If you are willing to be flexible, you may be able to work out an agreement with your ex-spouse that works to the advantage of both parents. For example, if the custodial parent is overwhelmed with the day-to-day responsibilities such as car pooling, errands, and feeding the child, the ex-spouse may be able to share in these responsibilities. You may ask your ex-spouse to baby sit during the times when you can’t be with your child. Sharing responsibilities in this way can be beneficial to both parents, as it allows one parent with more visitation time and relieves the other parent of some of the stress of single parenting. Another option for a non-custodial parent who wishes to spend more time with the child would be to take part in the child’s extracurricular activities, by coaching a sports team or leading a scout troop.

Long-Distance Custody Arrangements
Custody arrangements are more complicated when parents live in different cities.

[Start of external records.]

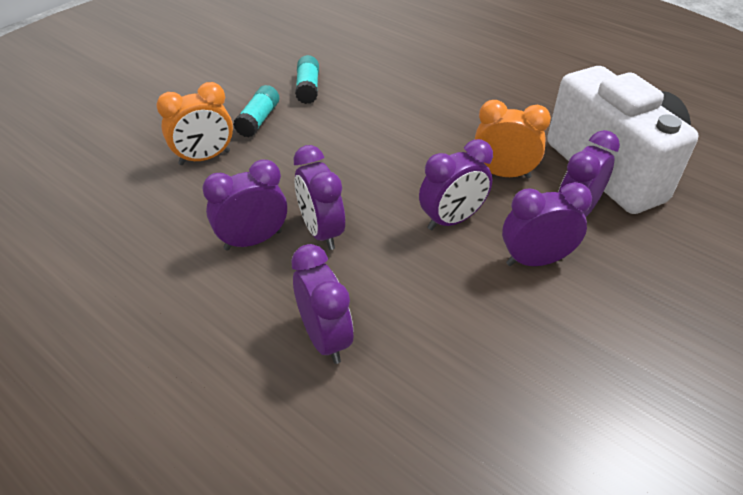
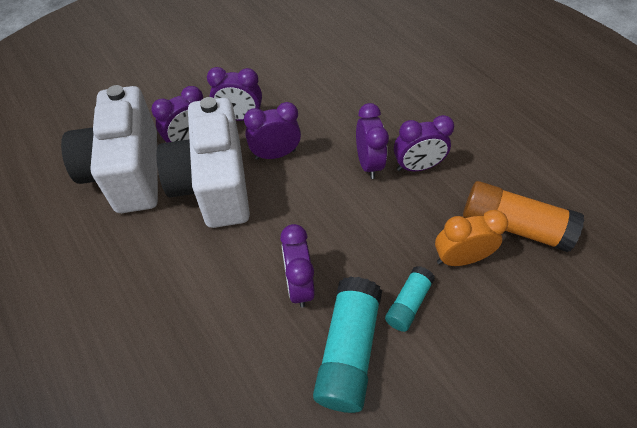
camera: 165 degrees left, 10 degrees up
(134, 196) = (513, 226): none -> orange glue stick
(308, 88) = (348, 350): turquoise glue stick -> turquoise glue stick, size x1.78
(325, 338) = (378, 101): purple clock -> purple clock (298, 285)
(503, 174) = (214, 185): orange clock -> white camera

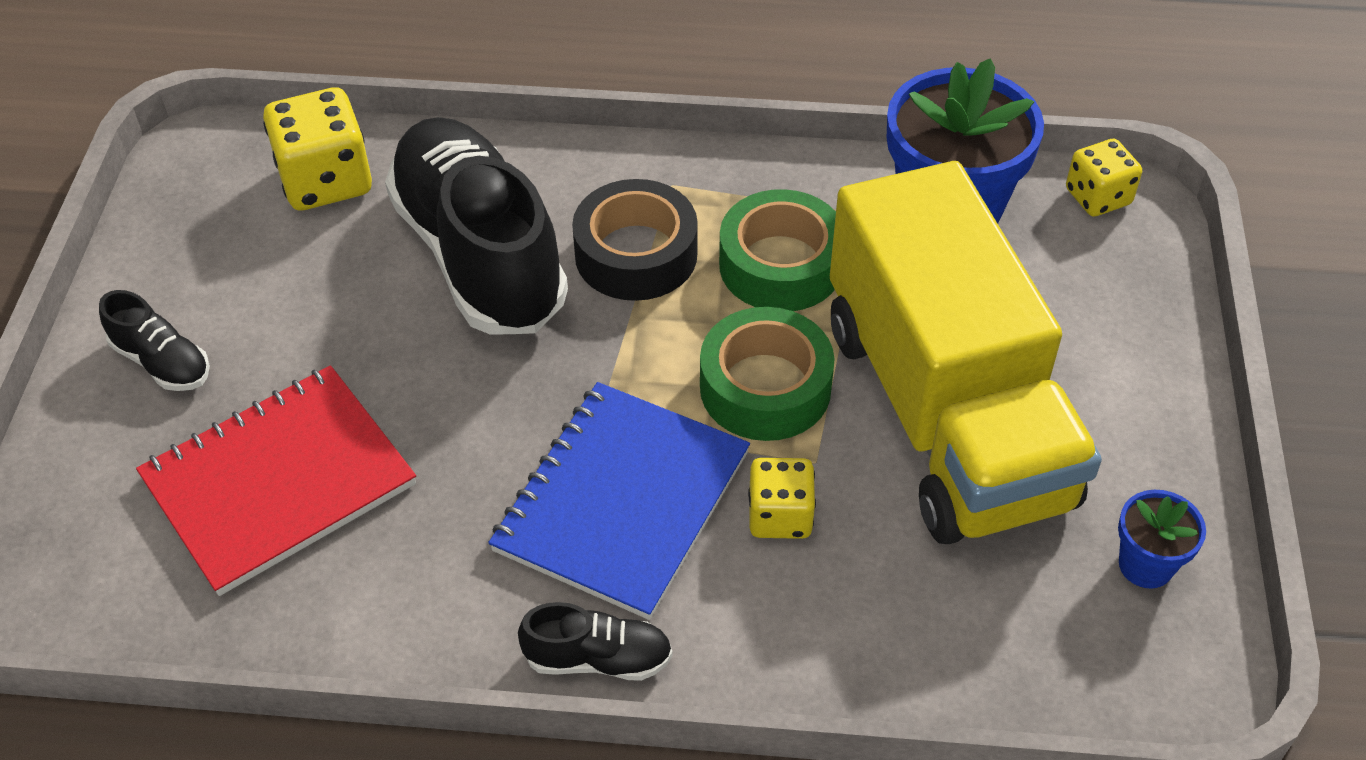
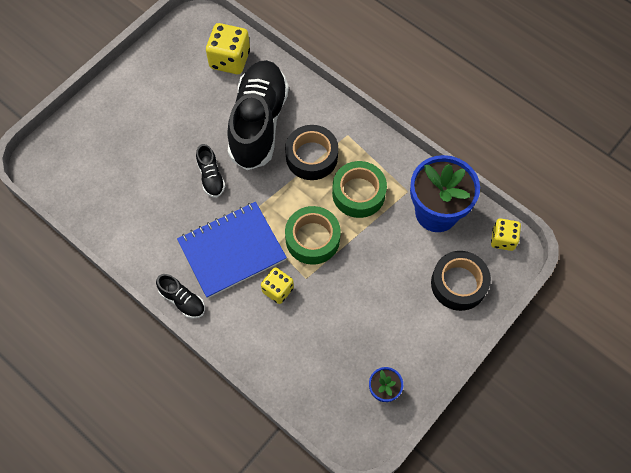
camera: 35 degrees right, 15 degrees up
(162, 362) = (129, 103): black shoe -> black shoe (211, 177)
(279, 481) = (133, 172): red notebook -> none
(945, 413) = (365, 289): yellow truck -> none
(1096, 306) = (458, 284): none -> black tape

Younger children may need more frequent visits with the non-placement parent, if this is financially possible. Overnight and long stays will be more difficult for young children, particularly toddlers. If at all possible, overnight stays for infants should be kept to a minimum. Parents should share the burden and cost of traveling for visitations. Visitation agreements should be worked out so that the non-placement parent has the opportunity to see the child at least once a month, if at all possible. Summer vacations and most school vacations should be spent primarily with the parent who does not have physical custody.

Changes to Custody Orders
Your custody agreement is not set in stone. If your circumstances change significantly, you can go back to the court and ask that the judge consider changing the custody order.